Kadınsal Organ Kanserlerinde “Yapılmaması” Gerekenler!
Bezmiâlem Vakıf Üniversitesi Tıp Fakültesi Kadın Hastalıkları ve Doğum Anabilim Dalı Başkanı Prof. Dr. Gürkan Kıran ve Sempozyum Tertip Komitesi Başkanı Bezmiâlem Vakıf Üniversitesi Tıp Fakültesi Kadın Hastalıkları ve Doğum Anabilim Dalı Öğretim Üyesi Prof. Dr. Pınar Özcan’ın açılış konuşmalarıyla başlayan sempozyumun ilk oturumu, “Onkoloji” başlığıyla gerçekleştirildi. Rahim ve yumurtalık gibi kadınsal organlarda gelişen kanser vakalarında özellikle yapılmaması gerekenlerin ele alındığı oturumda söz alan Amerikan Hastanesi Kadın Hastalıkları ve Doğum Bölümü hekimlerinden Prof. Dr. Macit Arvas, hangi durumlarda açık hangi durumlarda ise kapalı yani laparoskopik ve robotik ameliyatların yapılması gerektiğine dair ayrıntılı bir sunum yaptı. Prof. Dr. Arvas, erken evrelerde kapalı ameliyatların daha başarılı sonuçlar verebileceğini söylerken özellikle kanserin over (yumurtalık) dışına dağılması durumu söz konusuysa kapalı ameliyat yerine açık ameliyat tercih edilmesi gerektiğini kaydetti.

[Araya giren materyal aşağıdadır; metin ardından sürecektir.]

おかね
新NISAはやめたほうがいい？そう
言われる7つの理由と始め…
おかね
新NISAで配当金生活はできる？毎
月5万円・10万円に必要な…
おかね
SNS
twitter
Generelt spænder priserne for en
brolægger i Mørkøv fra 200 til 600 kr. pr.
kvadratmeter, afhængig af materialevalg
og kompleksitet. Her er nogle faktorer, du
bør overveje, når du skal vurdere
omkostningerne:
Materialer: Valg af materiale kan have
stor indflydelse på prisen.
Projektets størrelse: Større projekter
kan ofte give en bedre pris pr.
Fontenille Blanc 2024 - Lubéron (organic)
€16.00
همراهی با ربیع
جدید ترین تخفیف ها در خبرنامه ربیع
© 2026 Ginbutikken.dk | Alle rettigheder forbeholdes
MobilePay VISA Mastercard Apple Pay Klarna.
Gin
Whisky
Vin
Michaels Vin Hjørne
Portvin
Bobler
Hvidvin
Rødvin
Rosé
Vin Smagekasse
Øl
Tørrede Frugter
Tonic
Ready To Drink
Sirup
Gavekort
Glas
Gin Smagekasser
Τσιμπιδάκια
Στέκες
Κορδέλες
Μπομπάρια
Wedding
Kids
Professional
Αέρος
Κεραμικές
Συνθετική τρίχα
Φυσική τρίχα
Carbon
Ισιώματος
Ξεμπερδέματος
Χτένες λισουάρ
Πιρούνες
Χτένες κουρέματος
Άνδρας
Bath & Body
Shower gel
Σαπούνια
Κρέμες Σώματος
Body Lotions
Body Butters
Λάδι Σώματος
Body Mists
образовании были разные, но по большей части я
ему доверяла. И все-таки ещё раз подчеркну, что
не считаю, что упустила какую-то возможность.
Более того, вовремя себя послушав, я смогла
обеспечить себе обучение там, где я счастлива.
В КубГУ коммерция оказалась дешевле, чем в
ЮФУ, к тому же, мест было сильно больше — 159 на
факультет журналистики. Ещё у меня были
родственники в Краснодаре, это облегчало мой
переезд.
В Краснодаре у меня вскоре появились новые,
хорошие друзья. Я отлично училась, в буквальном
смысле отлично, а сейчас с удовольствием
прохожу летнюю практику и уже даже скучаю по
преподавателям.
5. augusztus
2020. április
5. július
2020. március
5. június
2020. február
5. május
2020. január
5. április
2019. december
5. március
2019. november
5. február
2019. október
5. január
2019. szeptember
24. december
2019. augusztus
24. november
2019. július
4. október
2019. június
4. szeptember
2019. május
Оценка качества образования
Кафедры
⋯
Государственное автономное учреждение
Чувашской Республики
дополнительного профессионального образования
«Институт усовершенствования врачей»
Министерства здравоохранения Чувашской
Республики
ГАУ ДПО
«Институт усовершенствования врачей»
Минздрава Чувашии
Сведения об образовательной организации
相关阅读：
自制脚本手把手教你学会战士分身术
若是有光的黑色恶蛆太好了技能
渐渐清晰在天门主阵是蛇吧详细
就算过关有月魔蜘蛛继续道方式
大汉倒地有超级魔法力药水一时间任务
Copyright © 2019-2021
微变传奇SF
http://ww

“‘Rahmimi Alın Kurtulayım’ Durumu Söz Konusu Değil”
Aynı oturumda söz alan İstanbul Üniversitesi İstanbul Tıp Fakültesi Kadın Hastalıkları ve Doğum Anabilim Dalı Öğretim Üyesi Prof. Dr. Samet Topuz ise bazı vakalarda hastalardan gelen “Rahmimi alın da kurtulayım” yaklaşımının doğru bir düşünce olmadığını ifade etti. Prof. Dr. Topuz, “Rahmi alarak kadın organlarına özel kanserlerden kurtulmak maalesef söz konusu olamıyor. Zira bu, riski en fazla yüzde 2,5’ten yüzde 1’e düşürüyor. Ayrıca rahmi almadığımız zaman ne ile savaşmamız gerektiğini daha iyi bilebiliyoruz. Bu nedenle bazı özel durumlarda hastalardan sık sık duyduğumuz ‘Alın rahmimi de kanserden kurtulayım’ anlayışı hatalı bir anlayış” diye konuştu.
Erich Frank Unutulmadı
Üniversitenin Abdülhamid Han Oditoryumu’nda bulunan Erich Frank Konferans Salonu’nda gerçekleştirilen sempozyumda kürsüye çıkarak söz alan birçok akademisyen, Almanya’dan Türkiye’ye geldikten sonra burada görev yapan, Türkiye’de modern tıbba büyük katkılarda bulunan Ord. Prof. Dr. Erich Frank’ı saygıyla andı. Ord. Prof. Dr. Frank’ı “Türkiye’de tıbbın kurucusu” olarak tanımlayan Prof. Dr. Macit Arvas Frank için “Benim idolümdü” derken, Gazi Üniversitesi Tıp Fakültesi Kadın Hastalıkları ve Doğum Anabilim Dalı Öğretim Üyesi Prof. Dr. Rıfat Gürsoy ise sunumunun başında Ord. Prof. Dr. Frank’ın çalışmaları hakkında bilgi verdi.
Ameliyattan Canlı Yayın!
Sempozyum kapsamında bir de “canlı cerrahi” etkinliği düzenlendi. Acıbadem Kozyatağı Hastanesi Kadın Hastalıkları ve Doğum Bölümü’nden Prof. Dr. Cem Fıçıcıoğlu’nun moderatörlüğünü üstlendiği oturumda Bezmiâlem Vakıf Üniversitesi Tıp Fakültesi Kadın Hastalıkları ve Doğum Anabilim Dalı Başkanı Prof. Dr. Gürkan Kıran ve Uzm. Dr. Çağlar Çetin’in gerçekleştirdiği ameliyattan canlı yayın yapılarak sempozyum katılımcılarına bilgi verildi. Öte yandan sempozyumun tema sunumunu ise Cleveland Clinic London’dan Prof. Dr. Mohamed Mabrouk gerçekleştirdi. Sunum sonunda Prof. Dr. Engin Oral ve Sempozyum Başkanı Bezmiâlem Vakıf Üniversitesi Tıp Fakültesi Kadın Hastalıkları ve Doğum Anabilim Dalı Öğretim Üyesi Prof. Dr. Pınar Özcan, Prof. Dr. Mabrouk’a bir teşekkür plaketi takdim etti.
Kadın hastalıklarının her açıdan ele alındığı, “Onkoloji”, “İnfertilite” ve “Ürojinekoloji” başlıklı üç oturumdan oluşan sempozyum, değerlendirme ve toplu hatıra fotoğrafı çektirilmesiyle sona erdi.